As noted by Hilmar, Tumori Journal in Italy published Unexpected detection of SARS-CoV-2 antibodies in the prepandemic period in Italy, placing the earliest cases in Italy in September 2019. (Tumori Journal focuses on cancer, not epidemiology.)
This would be three months before the generally accepted first reports of the outbreak in China in December 2019 and four months before the first official reported case of Covid-19 in Italy from Jan. 3, 2020. There are some stories that talk about a Chinese patient who was sick in November 2019 who was later determined to have Covid-19, but the timing isn't clear, so it would be significant for Covid to be spreading in Italy months before it was noticed in China.

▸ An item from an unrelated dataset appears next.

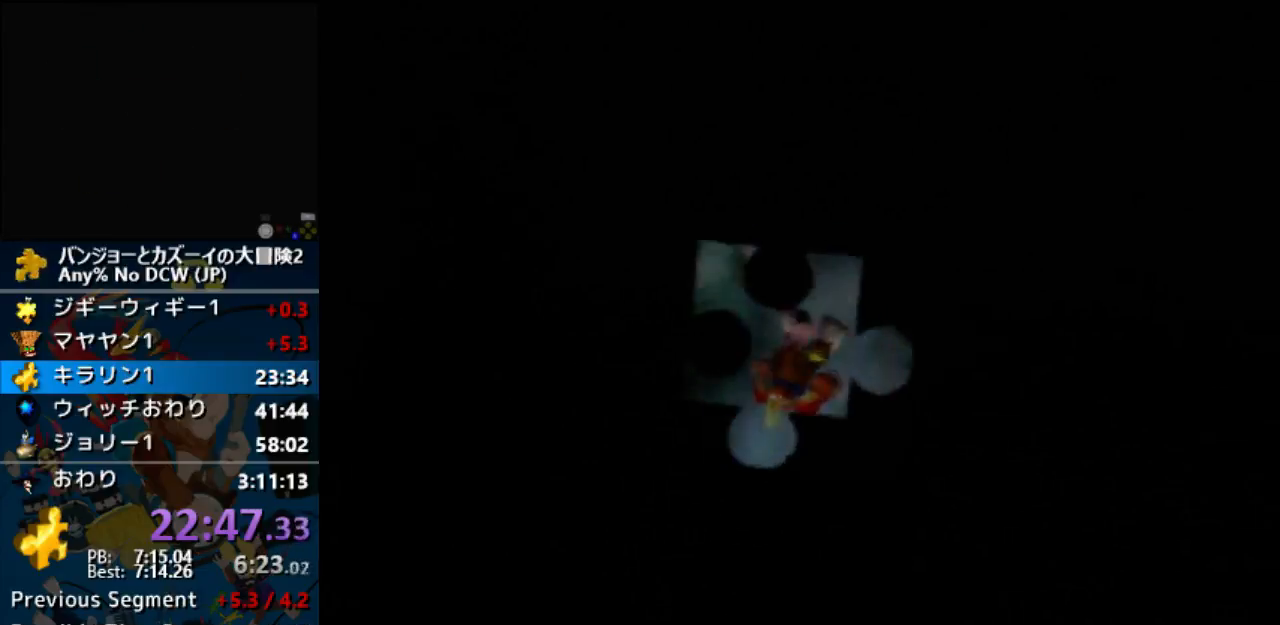
{"buttons": ["A"], "left_stick": "center", "events": []}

There is a comment on the original study from a group of Italian rheumatologists arguing that the method used by these cancer researchers to infer the presence of Covid-19 in earlier patients was flawed. They note that the data came from a study of 959 healthy smokers ages 55-65 across Italy who were enrolled in a cancer screening study. The serological tests detected the "presence of immunoglobulin M (IgM) and immunoglobulin G (IgG) antibodies to SARS-CoV-2." The rheumatologists note that, in short, smoking leads to an immunological reaction that generates false positives in this sort of testing and that the results should have been directly verified with molecular testing for the presence of Covid:
"Although serologic surveys are valuable tools for understanding public health, they can still suffer from some problems: they are indirect measures of the presence of the infection and do not have complete diagnostic reliability. The gold standard for diagnosing coronavirus disease 2019 (COVID-19) is molecular testing."

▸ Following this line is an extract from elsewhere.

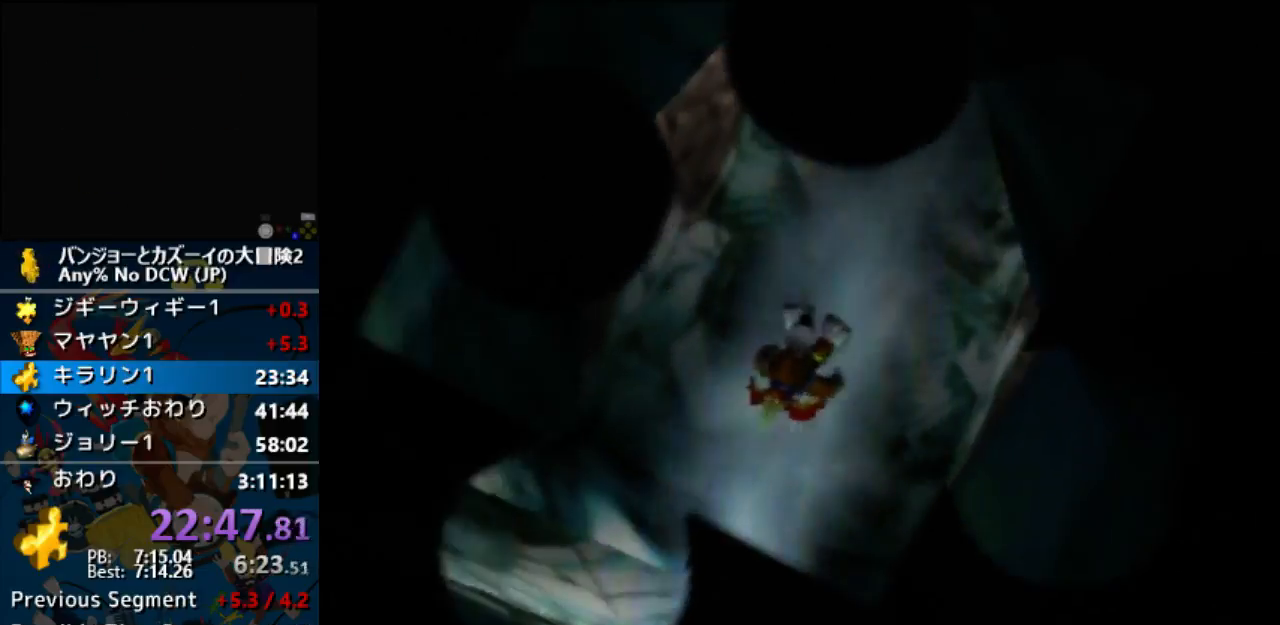
{"buttons": ["A"], "left_stick": "center", "events": []}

Addressing the criticisms and at the request of the World Health Organization, the original authors later had 29 original samples independently retested and published a followup in December 2021: Timeline of SARS-CoV-2 Spread in Italy: Results from an Independent Serological Retesting. That testing confirmed the earliest IGM-positive test as having been collected on Oct. 10, 2019. After some hypothesizing that a progenitor of Covid-19 may have spread in China much earlier than known and been carried to the industrial regions of Italy as early as June 2019, the authors acknowledge about their research: "the findings of these studies are only partially confirmed due to the heterogeneity of methods utilized and the risk of non-specific signals in serological assays."
In short, the evidence was suggestive, but the testing method was not conclusive.
Another study, A serological investigation in Southern Italy: was SARS-CoV-2 circulating in late 2019?, also says "these findings may indicate early circulation of SARS-CoV-2 in Apulia region in the autumn of 2019. However, it cannot be completely ruled out that the observed sero-reactivity could be an unknown antigen specificity in another virus to which subjects were exposed containing an epitope adventitiously cross-reactive with an epitope of SARS-CoV-2."
The possibility there being that a related SARS virus -- of which there may have been many -- or some Covid-19 precursor was in the environment, generating the same serological response without actually being Covid-19. (Which raises the question: If there was a virus like Covid-19 in the environment that wasn't spreading like Covid-19 and wasn't as lethal as Covid-19, can you say it was Covid-19?)